Hybrid Feature Selection and Optimiser-assisted Ensemble Learning for Credit Card Fraud Detection
Abstract
A modular detection pipeline is presented that integrates boundary-aware resampling (SMOTE-ENN), multi-criteria feature prioritization (TOPSIS), nonlinear compression via an undercomplete autoencoder, and a PSO-stabilised Extreme Learning Machine (ELM) within a stacking ensemble (SVM, KNN, PSO-ELM; Gradient-Boosting meta-learner). The architecture is designed to balance the conflicting goals of minority-class recoverability, low false-positive rates, computational efficiency during inference, and feature interpretability. TOPSIS combines complementary statistical and information-theoretic criteria to produce a compact, interpretable subset, which is then mapped onto a latent manifold by the autoencoder to reduce residual noise and encode nonlinear dependencies.
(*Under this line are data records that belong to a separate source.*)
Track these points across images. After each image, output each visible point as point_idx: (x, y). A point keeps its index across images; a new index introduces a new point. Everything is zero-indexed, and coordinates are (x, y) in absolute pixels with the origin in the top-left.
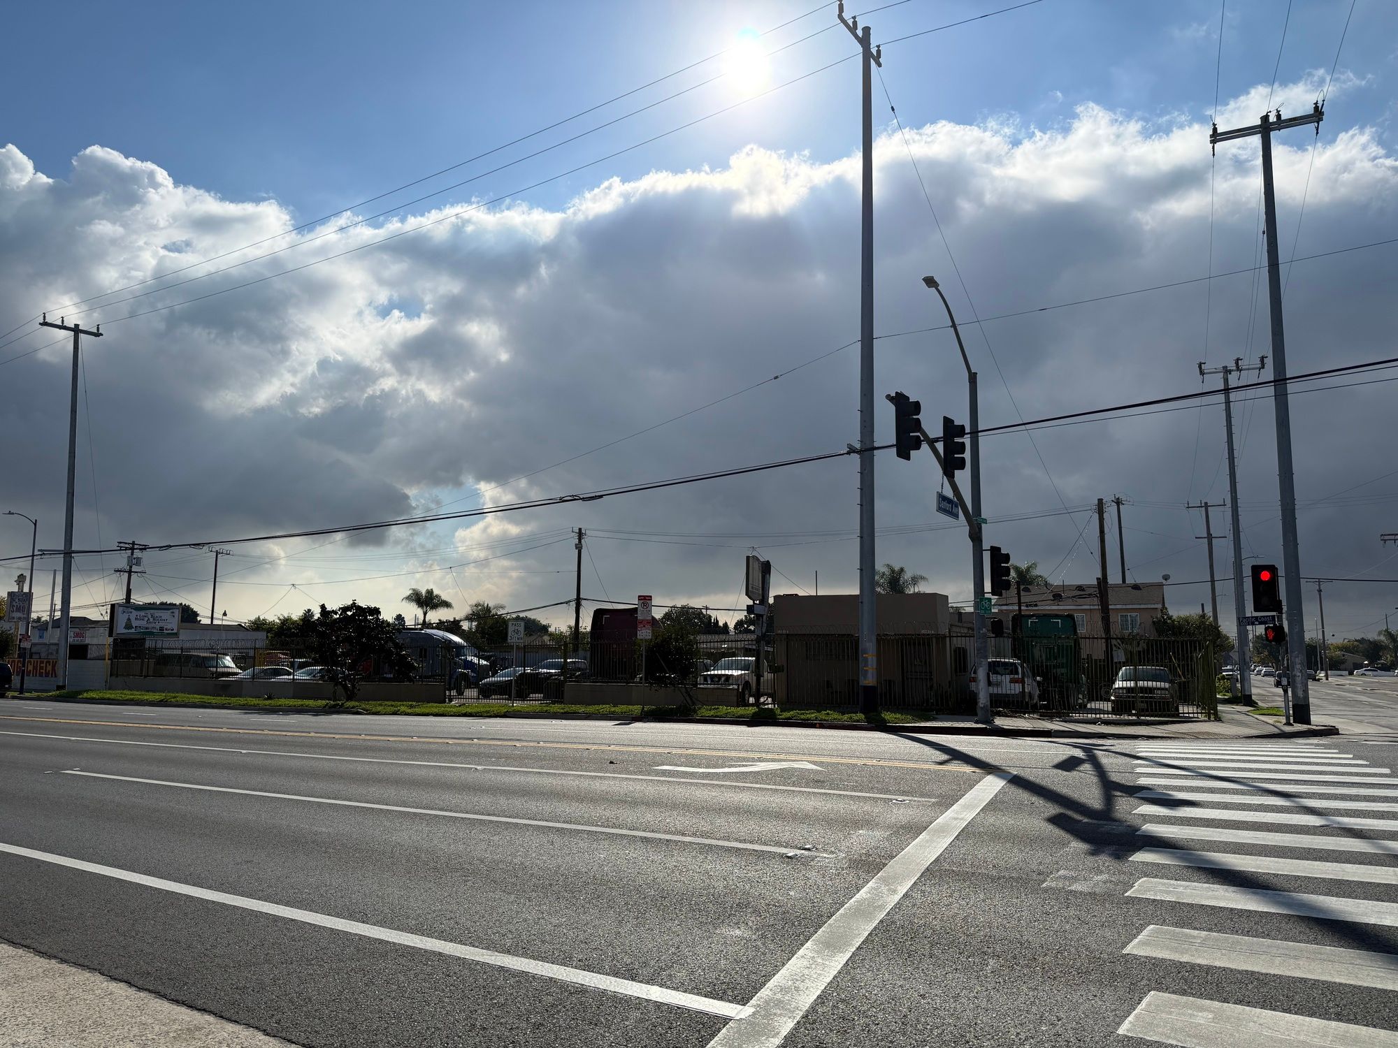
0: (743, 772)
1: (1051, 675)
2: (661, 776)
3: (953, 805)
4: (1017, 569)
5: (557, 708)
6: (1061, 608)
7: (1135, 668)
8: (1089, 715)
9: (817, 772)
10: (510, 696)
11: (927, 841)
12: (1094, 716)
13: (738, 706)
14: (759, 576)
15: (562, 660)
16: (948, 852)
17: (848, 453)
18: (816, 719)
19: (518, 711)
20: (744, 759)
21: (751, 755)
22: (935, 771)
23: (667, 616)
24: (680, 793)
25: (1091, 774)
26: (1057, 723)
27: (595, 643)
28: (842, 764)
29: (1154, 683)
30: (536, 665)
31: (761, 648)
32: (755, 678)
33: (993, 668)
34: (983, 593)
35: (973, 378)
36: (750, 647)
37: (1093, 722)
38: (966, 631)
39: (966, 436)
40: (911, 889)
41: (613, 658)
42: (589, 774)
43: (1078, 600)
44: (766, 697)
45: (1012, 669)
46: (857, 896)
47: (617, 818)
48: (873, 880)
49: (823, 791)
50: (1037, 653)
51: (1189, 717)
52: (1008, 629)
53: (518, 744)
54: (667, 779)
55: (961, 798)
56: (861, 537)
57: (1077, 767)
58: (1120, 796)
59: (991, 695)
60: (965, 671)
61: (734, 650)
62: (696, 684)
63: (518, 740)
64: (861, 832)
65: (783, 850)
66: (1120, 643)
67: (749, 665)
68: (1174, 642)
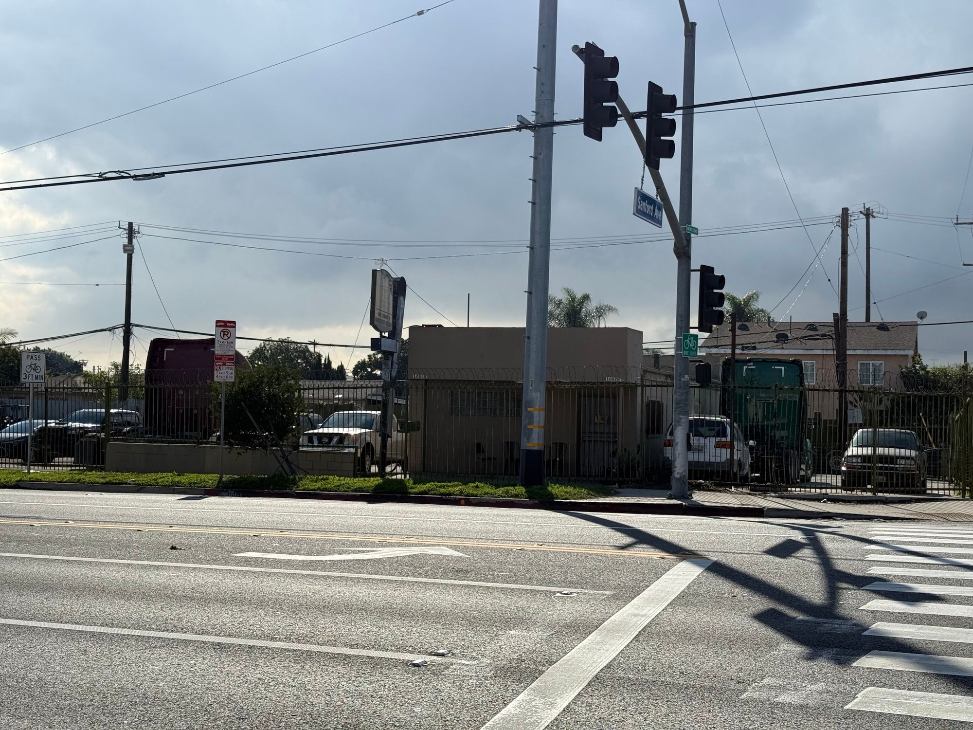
0: (359, 560)
1: (767, 440)
2: (244, 566)
3: (633, 598)
4: (733, 300)
5: (94, 476)
6: (786, 352)
7: (875, 430)
8: (813, 490)
9: (459, 560)
10: (25, 459)
11: (598, 643)
12: (818, 491)
13: (355, 476)
14: (389, 299)
15: (103, 410)
16: (623, 655)
17: (519, 128)
18: (461, 493)
19: (38, 480)
20: (361, 544)
21: (370, 538)
22: (613, 558)
23: (259, 353)
24: (270, 586)
25: (811, 562)
26: (771, 499)
27: (152, 387)
28: (492, 549)
29: (897, 450)
30: (63, 417)
31: (390, 398)
32: (379, 439)
33: (696, 428)
34: (688, 328)
35: (690, 30)
36: (374, 398)
37: (817, 499)
38: (663, 379)
39: (677, 112)
40: (574, 701)
41: (178, 410)
42: (140, 562)
43: (808, 342)
44: (394, 465)
45: (718, 430)
46: (503, 712)
47: (180, 619)
48: (526, 692)
49: (465, 583)
50: (751, 410)
51: (938, 495)
52: (717, 378)
53: (36, 523)
54: (252, 569)
55: (644, 590)
56: (532, 248)
57: (793, 552)
58: (846, 589)
59: (690, 464)
60: (659, 432)
61: (352, 402)
62: (296, 447)
63: (37, 518)
64: (512, 632)
65: (408, 657)
66: (858, 399)
67: (372, 421)
68: (925, 398)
PSO stabilises the ELM hidden-layer initialisation and hyperparameters, reducing variability in ensemble contributions. Empirical testing on the standard credit-card dataset (284,807 transactions) shows superior discrimination (Accuracy ≈ 99.95%, Recall ≈ 99.97%, AUC ≈ 1.00) and an acceptable false-positive rate (FPR ≈ 0.02%); cross-domain validation on PaySim confirms robustness (Accuracy ≈ 98.84%, AUC ≈ 0.99). The study demonstrates that combining boundary-aware resampling, multi-criterion ranking, compact nonlinear representation, and optimiser-assisted ELM initialisation significantly improves minority-class detection while limiting false alarms, offering a practical path toward deployable, high-fidelity fraud detection systems.